Not only that. The renminbi will replace the dollar as the world's dominant currency; the international financial system will be centred in Shanghai; and Mandarin will replace English as the lingua franca.
What non-Chinese (read American) children learn in school will also change, since they will learn much more about Chinese history. For instance the voyages of Zheng He; the formation of the Qin dynasty; the inventions of the Song dynasty; and the 1949 revolution. Confucius will be regarded as a philosopher of global, not just Chinese, significance; Beijing, not New York, will be Where It's At; and Chinese traditional medicine will spread across the globe.
Last, but not least, Chinese films will exercise a growing influence on the popular imagination. So, presumably, we'll read in the National Enquirer and its like, not about whether Brad Pitt will dump Angelina Jolie and return to Jennifer Aniston; but whether Carina Lau and Tony Leung will tie the knot, and whether Zhang Ziyi, after her heart-rending beak-up with Huo Qishan, will have the fortitude to marry Vive Nevo.
In any event, the next generation, and those after, will grow up in a world in which what we now take for granted, won't be. They will learn from other cultures in a new way. They will find this quite disorienting.
A problem with all this, is that what experts predict, rarely manifests. In the 1970s, for instance, it was agreed that Japan would, in two or three decades, bestride the world like a colossus, and everyone would be speaking Japanese. Well, it didn't quite turn out that way.
And no-one predicted the computer chip, which has since revolutionised our world as have few other inventions.
As to how today's China will turn out, how about that, as its' now fast-growing economy matures, so its' rate of growth will slow? as happened with with Japan, whose formerly fast-growing economy has, since the early 1990s, grown no faster than that of any other industrialised nation. So China, although now a fast-growing power, may soon grow far more slowly, and thus will remain in America's shadow for as long as it's safe to predict.

> **DATA TO EXAMINE**:
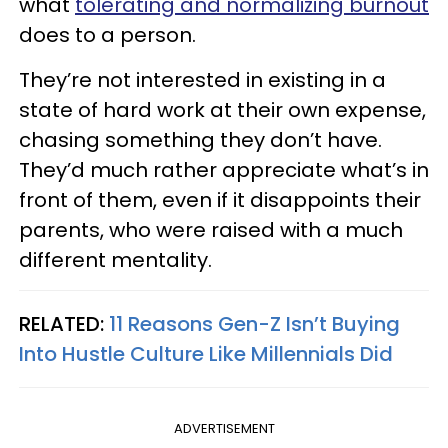
what
tolerating and normalizing burnout
does to a person.
They’re not interested in existing in a
state of hard work at their own expense,
chasing something they don’t have.
They’d much rather appreciate what’s in
front of them, even if it disappoints their
parents, who were raised with a much
different mentality.
RELATED:
11 Reasons Gen-Z Isn’t Buying
Into Hustle Culture Like Millennials Did
ADVERTISEMENT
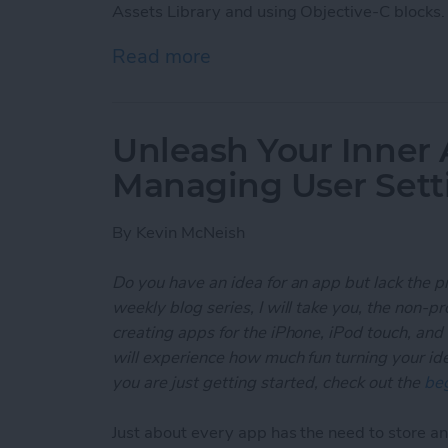
Assets Library and using Objective-C blocks.
Read more
about Unleash Your Inner
Unleash Your Inner 
Managing User Sett
By
Kevin McNeish
Do you have an idea for an app but lack the p
weekly blog series, I will take you, the non-
creating apps for the iPhone, iPod touch, and
will experience how much fun turning your ideas
you are just getting started, check out the
beg
Just about every app has the need to store and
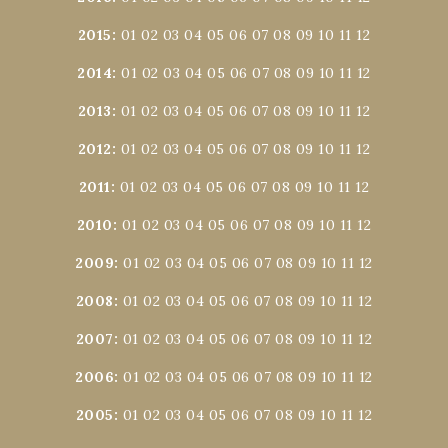
2015
:
01
02
03
04
05
06
07
08
09
10
11
12
2014
:
01
02
03
04
05
06
07
08
09
10
11
12
2013
:
01
02
03
04
05
06
07
08
09
10
11
12
2012
:
01
02
03
04
05
06
07
08
09
10
11
12
2011
:
01
02
03
04
05
06
07
08
09
10
11
12
2010
:
01
02
03
04
05
06
07
08
09
10
11
12
2009
:
01
02
03
04
05
06
07
08
09
10
11
12
2008
:
01
02
03
04
05
06
07
08
09
10
11
12
2007
:
01
02
03
04
05
06
07
08
09
10
11
12
2006
:
01
02
03
04
05
06
07
08
09
10
11
12
2005
:
01
02
03
04
05
06
07
08
09
10
11
12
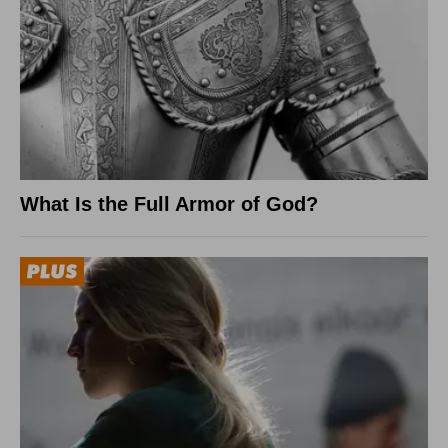
What Is the Full Armor of God?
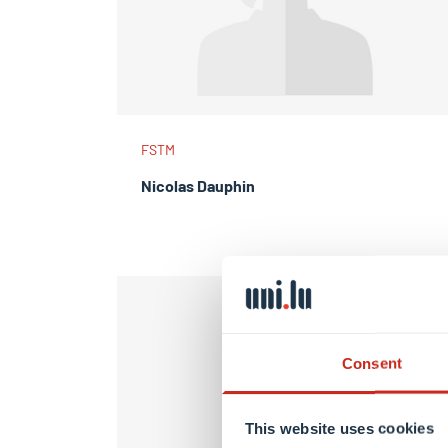
FSTM
Nicolas Dauphin
Consent
This website uses cookies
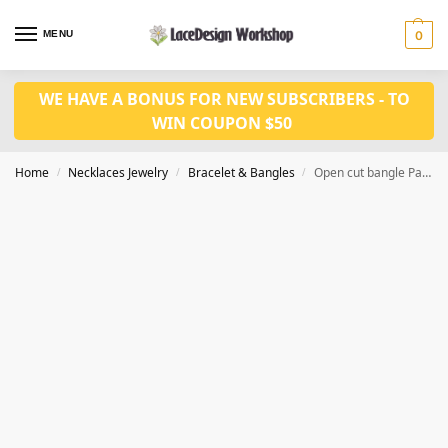
MENU
0
WE HAVE A BONUS FOR NEW SUBSCRIBERS - TO
WIN COUPON $50
Home
Necklaces Jewelry
Bracelet & Bangles
Open cut bangle Party Jewelry Accessories Cubic Zirconia Bangles for Women JB1014
/
/
/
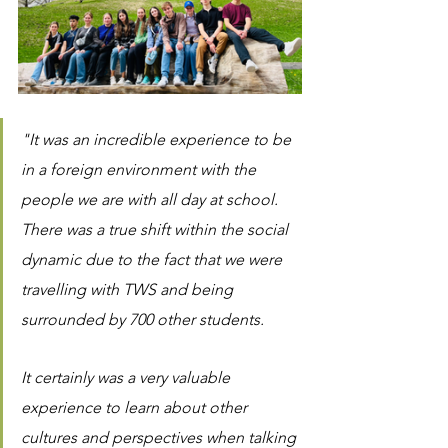
"It was an incredible experience to be 
in a foreign environment with the 
people we are with all day at school.  
There was a true shift within the social 
dynamic due to the fact that we were 
travelling with TWS and being 
surrounded by 700 other students. 
It certainly was a very valuable 
experience to learn about other 
cultures and perspectives when talking 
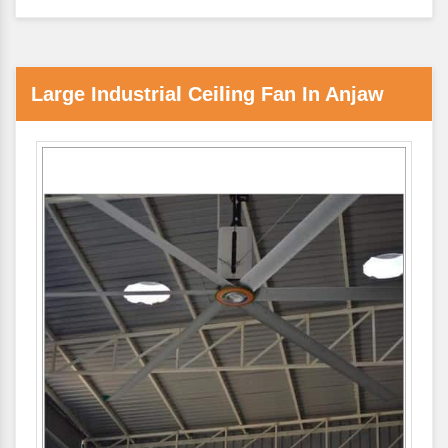
Large Industrial Ceiling Fan In Anjaw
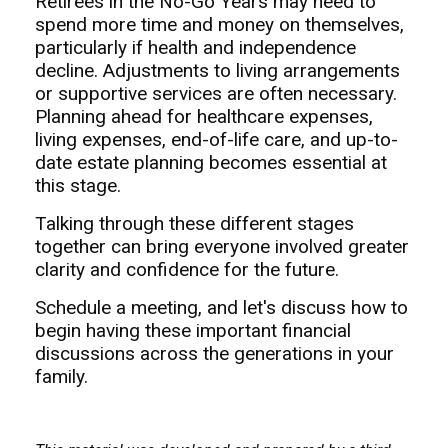
Retirees in the No-Go Years may need to
spend more time and money on themselves,
particularly if health and independence
decline. Adjustments to living arrangements
or supportive services are often necessary.
Planning ahead for healthcare expenses,
living expenses, end-of-life care, and up-to-
date estate planning becomes essential at
this stage.
Talking through these different stages
together can bring everyone involved greater
clarity and confidence for the future.
Schedule a meeting, and let's discuss how to
begin having these important financial
discussions across the generations in your
family.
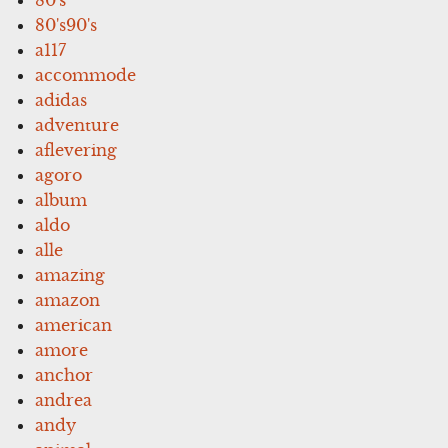
80's90's
a117
accommode
adidas
adventure
aflevering
agoro
album
aldo
alle
amazing
amazon
american
amore
anchor
andrea
andy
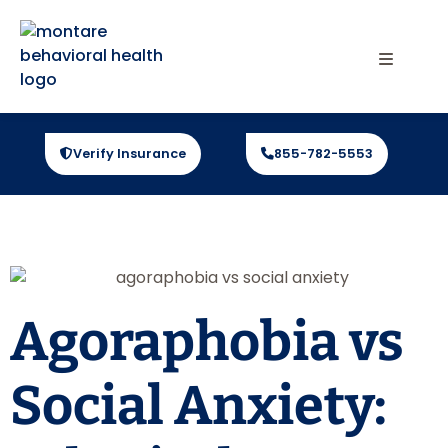
Verify Insurance
855-782-5553
Agoraphobia vs
Social Anxiety:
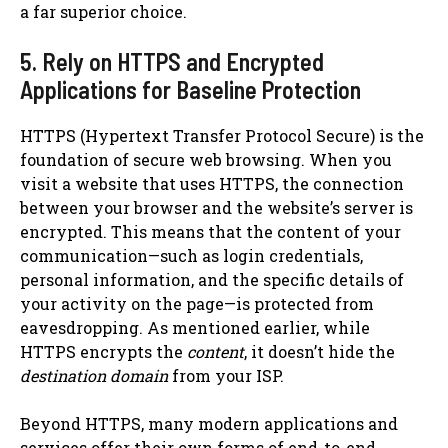
a far superior choice.
5. Rely on HTTPS and Encrypted
Applications for Baseline Protection
HTTPS (Hypertext Transfer Protocol Secure) is the
foundation of secure web browsing. When you
visit a website that uses HTTPS, the connection
between your browser and the website’s server is
encrypted. This means that the content of your
communication—such as login credentials,
personal information, and the specific details of
your activity on the page—is protected from
eavesdropping. As mentioned earlier, while
HTTPS encrypts the
content
, it doesn’t hide the
destination domain
from your ISP.
Beyond HTTPS, many modern applications and
services offer their own forms of end-to-end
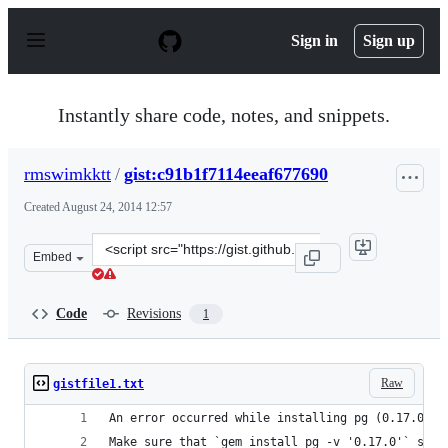
S
k
Sign in
Sign up
i
p
t
o
Instantly share code, notes, and snippets.
c
o
n
rmswimkktt
/
gist:c91b1f7114eeaf677690
t
e
Created
August 24, 2014 12:57
n
t
Clone
Embed
this
repository
at
Code
Revisions
1
&lt;script
src=&quot;https://gist.github.com/rmswimkktt/c91b1f711
Raw
gistfile1.txt
An error occurred while installing pg (0.17.0), 
Make sure that `gem install pg -v '0.17.0'` succ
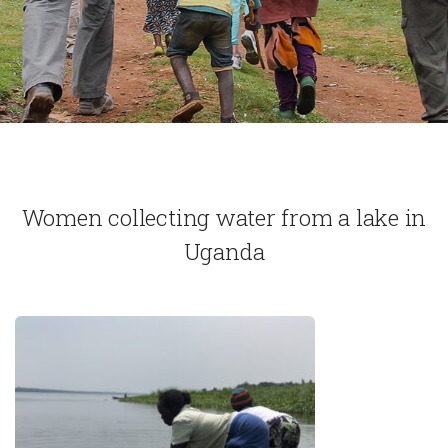
Women collecting water from a lake in
Uganda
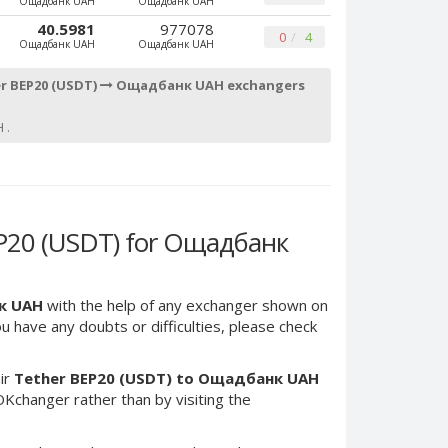
Ощадбанк UAH
Ощадбанк UAH
40.5981
977078
0
4
Ощадбанк UAH
Ощадбанк UAH
r BEP20 (USDT)
Ощадбанк UAH exchangers
 .
P20 (USDT) for Ощадбанк
к UAH
with the help of any exchanger shown on
you have any doubts or difficulties, please check
ir
Tether BEP20 (USDT) to Ощадбанк UAH
Kchanger rather than by visiting the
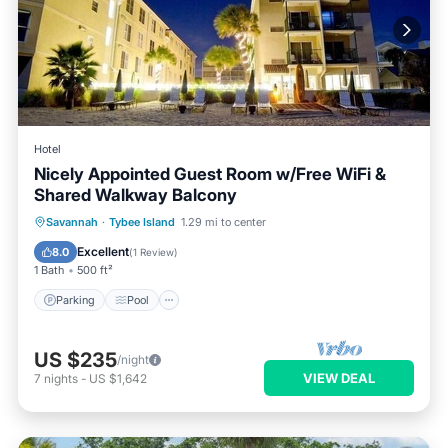
Hotel
Nicely Appointed Guest Room w/Free WiFi &
Shared Walkway Balcony
Parking
Pool
Balcony/Terrace
Savannah
·
Tybee Island
1.29 mi to center
Kitchen
Excellent
8.0
(
1 Review
)
1 Bath
500 ft²
Parking
Pool
US $235
/night
VIEW DEAL
7
nights
-
US $1,642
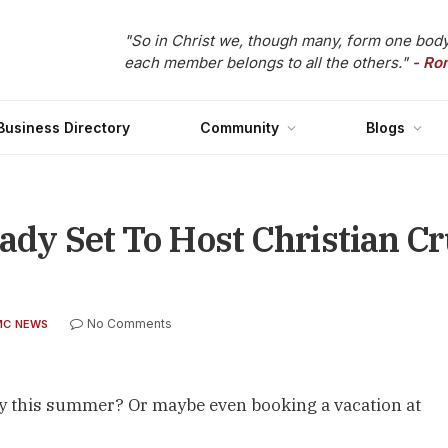
"So in Christ we, though many, form one body
each member belongs to all the others."
- Ro
Business Directory
Community
Blogs
ady Set To Host Christian Cr
No Comments
MC NEWS
nty this summer? Or maybe even booking a vacation at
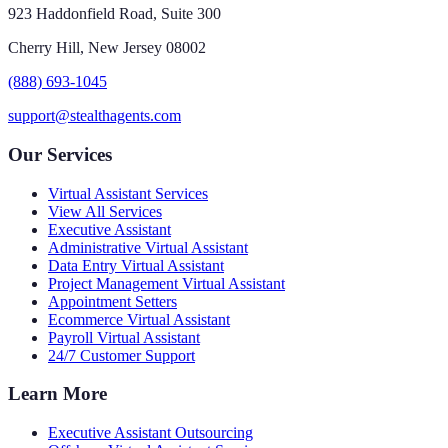
923 Haddonfield Road, Suite 300
Cherry Hill, New Jersey 08002
(888) 693-1045
support@stealthagents.com
Our Services
Virtual Assistant Services
View All Services
Executive Assistant
Administrative Virtual Assistant
Data Entry Virtual Assistant
Project Management Virtual Assistant
Appointment Setters
Ecommerce Virtual Assistant
Payroll Virtual Assistant
24/7 Customer Support
Learn More
Executive Assistant Outsourcing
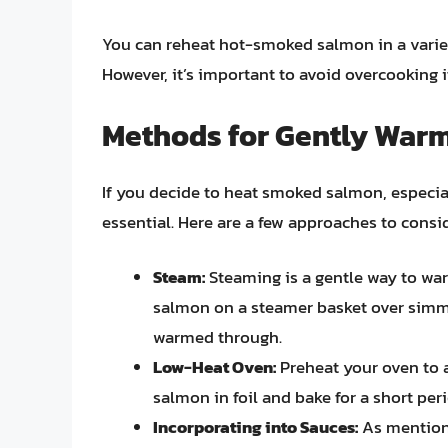
You can reheat hot-smoked salmon in a variety
However, it’s important to avoid overcooking it,
Methods for Gently War
If you decide to heat smoked salmon, especia
essential. Here are a few approaches to consid
Steam:
Steaming is a gentle way to wa
salmon on a steamer basket over simmer
warmed through.
Low-Heat Oven:
Preheat your oven to 
salmon in foil and bake for a short per
Incorporating into Sauces:
As mention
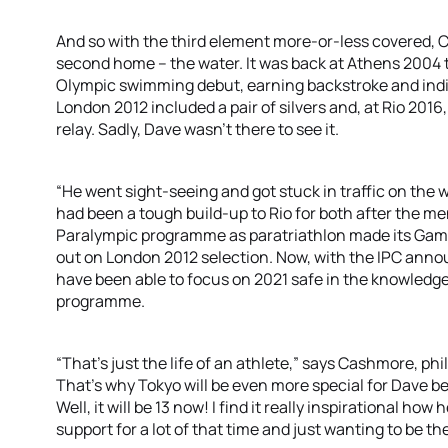
And so with the third element more-or-less covered, 
second home – the water. It was back at Athens 2004 
Olympic swimming debut, earning backstroke and indi
London 2012 included a pair of silvers and, at Rio 2016,
relay. Sadly, Dave wasn’t there to see it.
“He went sight-seeing and got stuck in traffic on the 
had been a tough build-up to Rio for both after the me
Paralympic programme as paratriathlon made its Gam
out on London 2012 selection. Now, with the IPC anno
have been able to focus on 2021 safe in the knowledge 
programme.
“That’s just the life of an athlete,” says Cashmore, phi
That’s why Tokyo will be even more special for Dave bec
Well, it will be 13 now! I find it really inspirational ho
support for a lot of that time and just wanting to be th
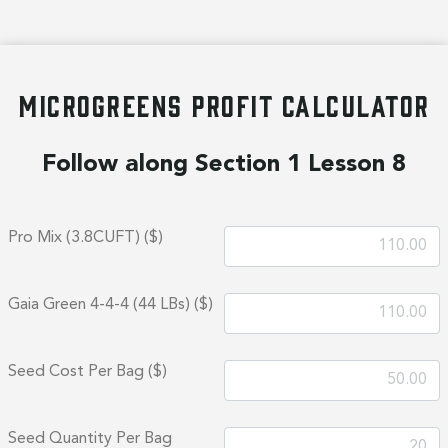
MICROGREENS PROFIT CALCULATOR
Follow along Section 1 Lesson 8
Pro Mix (3.8CUFT) ($)
Gaia Green 4-4-4 (44 LBs) ($)
Seed Cost Per Bag ($)
Seed Quantity Per Bag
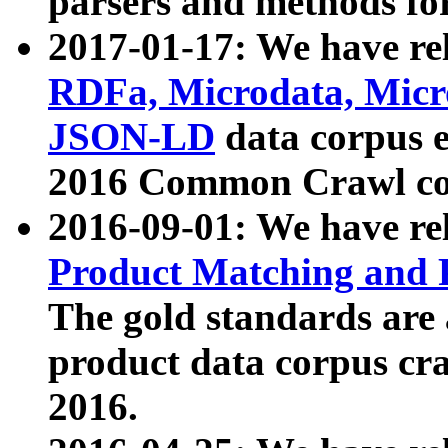
parsers and methods for
2017-01-17: We have rel
RDFa, Microdata, Mic
JSON-LD
data corpus e
2016 Common Crawl co
2016-09-01: We have re
Product Matching and P
The gold standards are
product data corpus craw
2016.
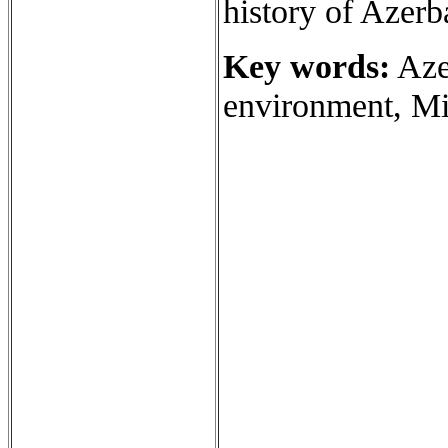
history of Azerb
Key words:
Azer
environment, Mir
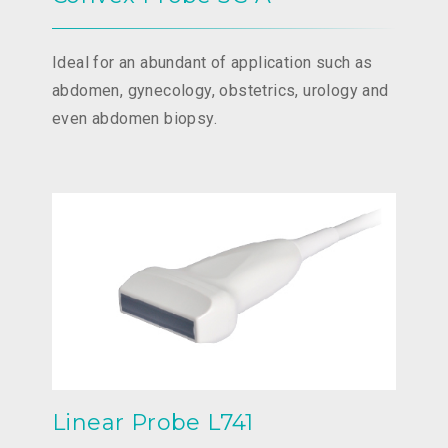
Ideal for an abundant of application such as
abdomen, gynecology, obstetrics, urology and
even abdomen biopsy.
Linear Probe L741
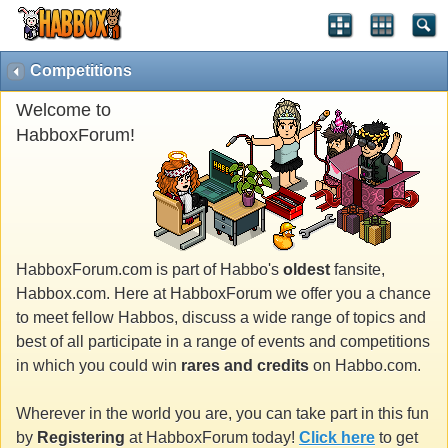
Competitions
Welcome to
HabboxForum!
HabboxForum.com is part of Habbo's
oldest
fansite,
Habbox.com. Here at HabboxForum we offer you a chance
to meet fellow Habbos, discuss a wide range of topics and
best of all participate in a range of events and competitions
in which you could win
rares and credits
on Habbo.com.
Wherever in the world you are, you can take part in this fun
by
Registering
at HabboxForum today!
Click here
to get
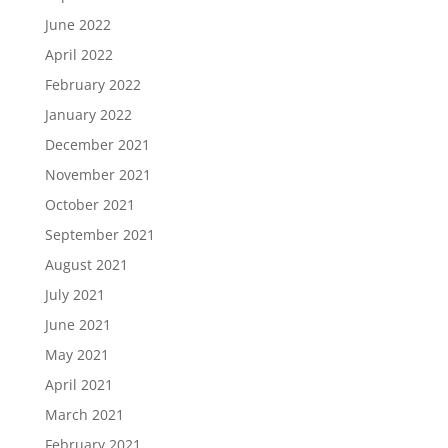
June 2022
April 2022
February 2022
January 2022
December 2021
November 2021
October 2021
September 2021
August 2021
July 2021
June 2021
May 2021
April 2021
March 2021
February 2021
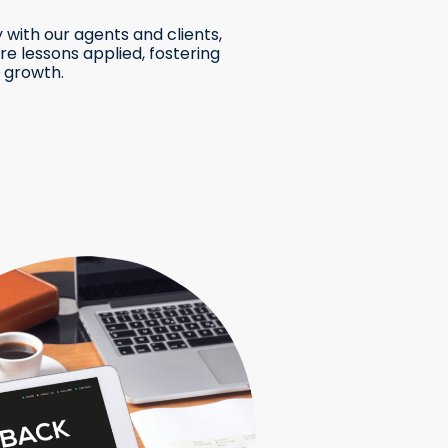
 with our agents and clients,
e lessons applied, fostering
 growth.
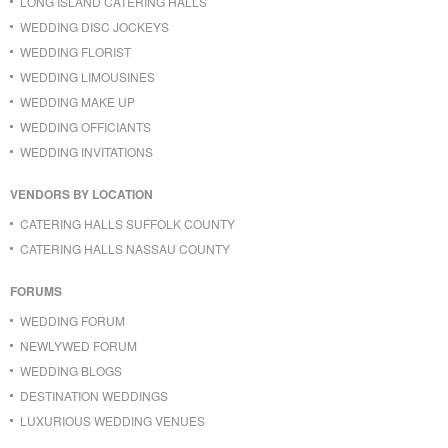
LONG ISLAND CATERING HALLS
WEDDING DISC JOCKEYS
WEDDING FLORIST
WEDDING LIMOUSINES
WEDDING MAKE UP
WEDDING OFFICIANTS
WEDDING INVITATIONS
VENDORS BY LOCATION
CATERING HALLS SUFFOLK COUNTY
CATERING HALLS NASSAU COUNTY
FORUMS
WEDDING FORUM
NEWLYWED FORUM
WEDDING BLOGS
DESTINATION WEDDINGS
LUXURIOUS WEDDING VENUES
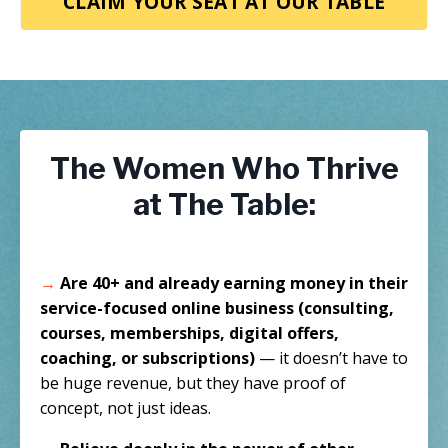
CLAIM YOUR SEAT AT OUR TABLE
The Women Who Thrive
at The Table
:
→
Are 40+ and already earning money in their
service-focused online business
(consulting,
courses, memberships, digital offers,
coaching, or subscriptions)
— it doesn’t have to
be huge revenue, but they have proof of
concept, not just ideas.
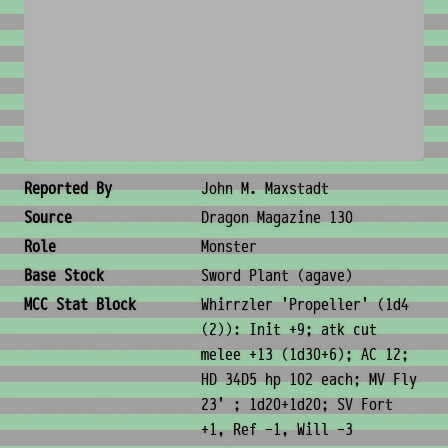
No image available
Creature Metadata
Reported By
John M. Maxstadt
Source
Dragon Magazine 130
Role
Monster
Base Stock
Sword Plant (agave)
MCC Stat Block
Whirrzler 'Propeller' (1d4
(2)): Init +9; atk cut
melee +13 (1d30+6); AC 12;
HD 34D5 hp 102 each; MV Fly
23' ; 1d20+1d20; SV Fort
+1, Ref -1, Will -3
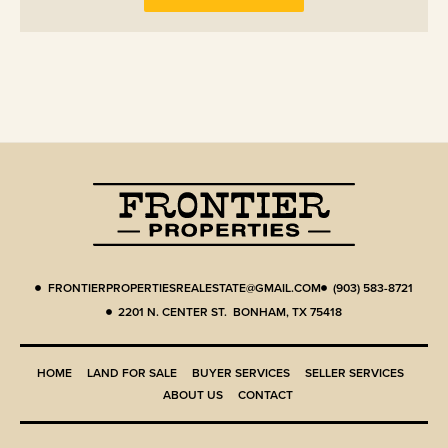
FRONTIERPROPERTIESREALESTATE@GMAIL.COM
(903) 583-8721
2201 N. CENTER ST. BONHAM, TX 75418
HOME
LAND FOR SALE
BUYER SERVICES
SELLER SERVICES
ABOUT US
CONTACT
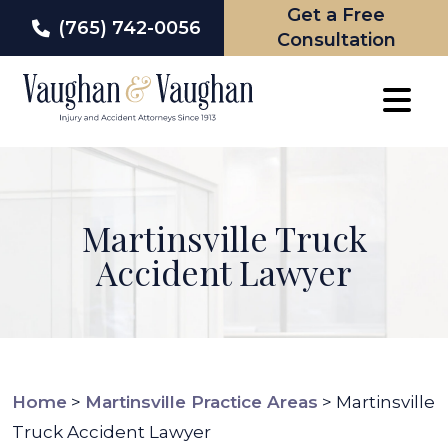
Get a Free
(765) 742-0056
Consultation
Skip
to
content
Martinsville Truck
Accident Lawyer
Home
>
Martinsville Practice Areas
>
Martinsville
Truck Accident Lawyer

> **WHAT IS NEEDED**: Reproduce the passage on China's predicted rise in full, word for word. The rows are separate material, unrelated to the passage on China's predicted rise.

> **RESULT**:
Not only that. The renminbi will replace the dollar as the world's dominant currency; the international financial system will be centred in Shanghai; and Mandarin will replace English as the lingua franca.
What non-Chinese (read American) children learn in school will also change, since they will learn much more about Chinese history. For instance the voyages of Zheng He; the formation of the Qin dynasty; the inventions of the Song dynasty; and the 1949 revolution. Confucius will be regarded as a philosopher of global, not just Chinese, significance; Beijing, not New York, will be Where It's At; and Chinese traditional medicine will spread across the globe.
Last, but not least, Chinese films will exercise a growing influence on the popular imagination. So, presumably, we'll read in the National Enquirer and its like, not about whether Brad Pitt will dump Angelina Jolie and return to Jennifer Aniston; but whether Carina Lau and Tony Leung will tie the knot, and whether Zhang Ziyi, after her heart-rending beak-up with Huo Qishan, will have the fortitude to marry Vive Nevo.
In any event, the next generation, and those after, will grow up in a world in which what we now take for granted, won't be. They will learn from other cultures in a new way. They will find this quite disorienting.
A problem with all this, is that what experts predict, rarely manifests. In the 1970s, for instance, it was agreed that Japan would, in two or three decades, bestride the world like a colossus, and everyone would be speaking Japanese. Well, it didn't quite turn out that way.
And no-one predicted the computer chip, which has since revolutionised our world as have few other inventions.
As to how today's China will turn out, how about that, as its' now fast-growing economy matures, so its' rate of growth will slow? as happened with with Japan, whose formerly fast-growing economy has, since the early 1990s, grown no faster than that of any other industrialised nation. So China, although now a fast-growing power, may soon grow far more slowly, and thus will remain in America's shadow for as long as it's safe to predict.